Retype the material so that each line matches the original exactly.
◇ ◇ ◇ ◇
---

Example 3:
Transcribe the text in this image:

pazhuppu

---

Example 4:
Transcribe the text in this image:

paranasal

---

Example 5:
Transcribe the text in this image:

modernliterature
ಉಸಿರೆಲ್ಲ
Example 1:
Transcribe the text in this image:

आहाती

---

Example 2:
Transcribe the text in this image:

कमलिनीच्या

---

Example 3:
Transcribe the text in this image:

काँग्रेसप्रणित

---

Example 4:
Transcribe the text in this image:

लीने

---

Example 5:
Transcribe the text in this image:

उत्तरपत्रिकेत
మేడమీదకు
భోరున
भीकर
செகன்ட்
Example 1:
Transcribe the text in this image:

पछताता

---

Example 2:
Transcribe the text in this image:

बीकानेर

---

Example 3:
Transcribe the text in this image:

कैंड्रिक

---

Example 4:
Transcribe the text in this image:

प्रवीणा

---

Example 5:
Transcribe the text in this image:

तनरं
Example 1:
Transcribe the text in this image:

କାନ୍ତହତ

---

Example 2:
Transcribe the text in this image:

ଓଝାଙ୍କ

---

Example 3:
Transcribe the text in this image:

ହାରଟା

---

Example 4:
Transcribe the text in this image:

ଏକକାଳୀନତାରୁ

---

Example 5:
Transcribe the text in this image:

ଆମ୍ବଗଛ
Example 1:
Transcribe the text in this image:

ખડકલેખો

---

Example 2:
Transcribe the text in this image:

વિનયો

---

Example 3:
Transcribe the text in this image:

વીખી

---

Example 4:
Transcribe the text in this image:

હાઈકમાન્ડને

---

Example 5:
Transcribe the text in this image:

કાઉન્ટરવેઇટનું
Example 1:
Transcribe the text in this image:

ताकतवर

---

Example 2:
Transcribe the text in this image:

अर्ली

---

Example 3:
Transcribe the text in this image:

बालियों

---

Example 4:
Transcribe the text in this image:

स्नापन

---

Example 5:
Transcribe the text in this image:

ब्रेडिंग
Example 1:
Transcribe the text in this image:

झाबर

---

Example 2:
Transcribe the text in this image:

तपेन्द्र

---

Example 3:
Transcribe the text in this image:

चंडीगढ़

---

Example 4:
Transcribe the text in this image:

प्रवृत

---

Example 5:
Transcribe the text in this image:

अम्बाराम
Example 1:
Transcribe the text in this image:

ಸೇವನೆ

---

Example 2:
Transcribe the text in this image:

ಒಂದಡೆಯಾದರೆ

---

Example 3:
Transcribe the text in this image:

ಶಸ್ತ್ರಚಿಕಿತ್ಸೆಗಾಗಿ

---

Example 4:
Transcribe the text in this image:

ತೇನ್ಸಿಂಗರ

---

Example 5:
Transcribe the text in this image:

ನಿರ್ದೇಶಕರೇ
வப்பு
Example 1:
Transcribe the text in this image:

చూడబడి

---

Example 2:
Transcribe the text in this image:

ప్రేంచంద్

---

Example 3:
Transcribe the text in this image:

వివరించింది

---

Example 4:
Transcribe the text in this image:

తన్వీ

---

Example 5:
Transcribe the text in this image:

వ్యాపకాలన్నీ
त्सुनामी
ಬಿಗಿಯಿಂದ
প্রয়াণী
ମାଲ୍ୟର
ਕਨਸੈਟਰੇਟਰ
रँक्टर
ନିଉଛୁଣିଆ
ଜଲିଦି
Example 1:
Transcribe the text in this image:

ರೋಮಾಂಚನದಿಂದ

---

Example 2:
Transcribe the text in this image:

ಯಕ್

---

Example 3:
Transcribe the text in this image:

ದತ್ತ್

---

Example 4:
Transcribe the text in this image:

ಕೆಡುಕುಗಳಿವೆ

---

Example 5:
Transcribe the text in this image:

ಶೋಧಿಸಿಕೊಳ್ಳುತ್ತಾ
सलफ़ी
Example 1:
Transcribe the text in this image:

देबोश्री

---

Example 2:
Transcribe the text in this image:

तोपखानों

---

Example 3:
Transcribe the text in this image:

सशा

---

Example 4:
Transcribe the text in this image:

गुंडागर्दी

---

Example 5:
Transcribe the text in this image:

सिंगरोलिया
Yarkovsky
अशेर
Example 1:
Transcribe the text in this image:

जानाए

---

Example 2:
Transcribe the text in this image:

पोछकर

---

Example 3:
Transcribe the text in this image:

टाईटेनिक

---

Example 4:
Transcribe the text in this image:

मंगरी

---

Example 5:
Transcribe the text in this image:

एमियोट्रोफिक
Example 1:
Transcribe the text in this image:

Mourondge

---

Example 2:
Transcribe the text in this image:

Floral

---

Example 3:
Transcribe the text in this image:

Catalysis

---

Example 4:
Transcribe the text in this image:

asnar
◇ ◇ ◇ ◇
Written answer:
---

Example 3:
Transcribe the text in this image:

pazhuppu

---

Example 4:
Transcribe the text in this image:

paranasal

---

Example 5:
Transcribe the text in this image:

modernliterature
ಉಸಿರೆಲ್ಲ
Example 1:
Transcribe the text in this image:

आहाती

---

Example 2:
Transcribe the text in this image:

कमलिनीच्या

---

Example 3:
Transcribe the text in this image:

काँग्रेसप्रणित

---

Example 4:
Transcribe the text in this image:

लीने

---

Example 5:
Transcribe the text in this image:

उत्तरपत्रिकेत
మేడమీదకు
భోరున
भीकर
செகன்ட்
Example 1:
Transcribe the text in this image:

पछताता

---

Example 2:
Transcribe the text in this image:

बीकानेर

---

Example 3:
Transcribe the text in this image:

कैंड्रिक

---

Example 4:
Transcribe the text in this image:

प्रवीणा

---

Example 5:
Transcribe the text in this image:

तनरं
Example 1:
Transcribe the text in this image:

କାନ୍ତହତ

---

Example 2:
Transcribe the text in this image:

ଓଝାଙ୍କ

---

Example 3:
Transcribe the text in this image:

ହାରଟା

---

Example 4:
Transcribe the text in this image:

ଏକକାଳୀନତାରୁ

---

Example 5:
Transcribe the text in this image:

ଆମ୍ବଗଛ
Example 1:
Transcribe the text in this image:

ખડકલેખો

---

Example 2:
Transcribe the text in this image:

વિનયો

---

Example 3:
Transcribe the text in this image:

વીખી

---

Example 4:
Transcribe the text in this image:

હાઈકમાન્ડને

---

Example 5:
Transcribe the text in this image:

કાઉન્ટરવેઇટનું
Example 1:
Transcribe the text in this image:

ताकतवर

---

Example 2:
Transcribe the text in this image:

अर्ली

---

Example 3:
Transcribe the text in this image:

बालियों

---

Example 4:
Transcribe the text in this image:

स्नापन

---

Example 5:
Transcribe the text in this image:

ब्रेडिंग
Example 1:
Transcribe the text in this image:

झाबर

---

Example 2:
Transcribe the text in this image:

तपेन्द्र

---

Example 3:
Transcribe the text in this image:

चंडीगढ़

---

Example 4:
Transcribe the text in this image:

प्रवृत

---

Example 5:
Transcribe the text in this image:

अम्बाराम
Example 1:
Transcribe the text in this image:

ಸೇವನೆ

---

Example 2:
Transcribe the text in this image:

ಒಂದಡೆಯಾದರೆ

---

Example 3:
Transcribe the text in this image:

ಶಸ್ತ್ರಚಿಕಿತ್ಸೆಗಾಗಿ

---

Example 4:
Transcribe the text in this image:

ತೇನ್ಸಿಂಗರ

---

Example 5:
Transcribe the text in this image:

ನಿರ್ದೇಶಕರೇ
வப்பு
Example 1:
Transcribe the text in this image:

చూడబడి

---

Example 2:
Transcribe the text in this image:

ప్రేంచంద్

---

Example 3:
Transcribe the text in this image:

వివరించింది

---

Example 4:
Transcribe the text in this image:

తన్వీ

---

Example 5:
Transcribe the text in this image:

వ్యాపకాలన్నీ
त्सुनामी
ಬಿಗಿಯಿಂದ
প্রয়াণী
ମାଲ୍ୟର
ਕਨਸੈਟਰੇਟਰ
रँक्टर
ନିଉଛୁଣିଆ
ଜଲିଦି
Example 1:
Transcribe the text in this image:

ರೋಮಾಂಚನದಿಂದ

---

Example 2:
Transcribe the text in this image:

ಯಕ್

---

Example 3:
Transcribe the text in this image:

ದತ್ತ್

---

Example 4:
Transcribe the text in this image:

ಕೆಡುಕುಗಳಿವೆ

---

Example 5:
Transcribe the text in this image:

ಶೋಧಿಸಿಕೊಳ್ಳುತ್ತಾ
सलफ़ी
Example 1:
Transcribe the text in this image:

देबोश्री

---

Example 2:
Transcribe the text in this image:

तोपखानों

---

Example 3:
Transcribe the text in this image:

सशा

---

Example 4:
Transcribe the text in this image:

गुंडागर्दी

---

Example 5:
Transcribe the text in this image:

सिंगरोलिया
Yarkovsky
अशेर
Example 1:
Transcribe the text in this image:

जानाए

---

Example 2:
Transcribe the text in this image:

पोछकर

---

Example 3:
Transcribe the text in this image:

टाईटेनिक

---

Example 4:
Transcribe the text in this image:

मंगरी

---

Example 5:
Transcribe the text in this image:

एमियोट्रोफिक
Example 1:
Transcribe the text in this image:

Mourondge

---

Example 2:
Transcribe the text in this image:

Floral

---

Example 3:
Transcribe the text in this image:

Catalysis

---

Example 4:
Transcribe the text in this image:

asnar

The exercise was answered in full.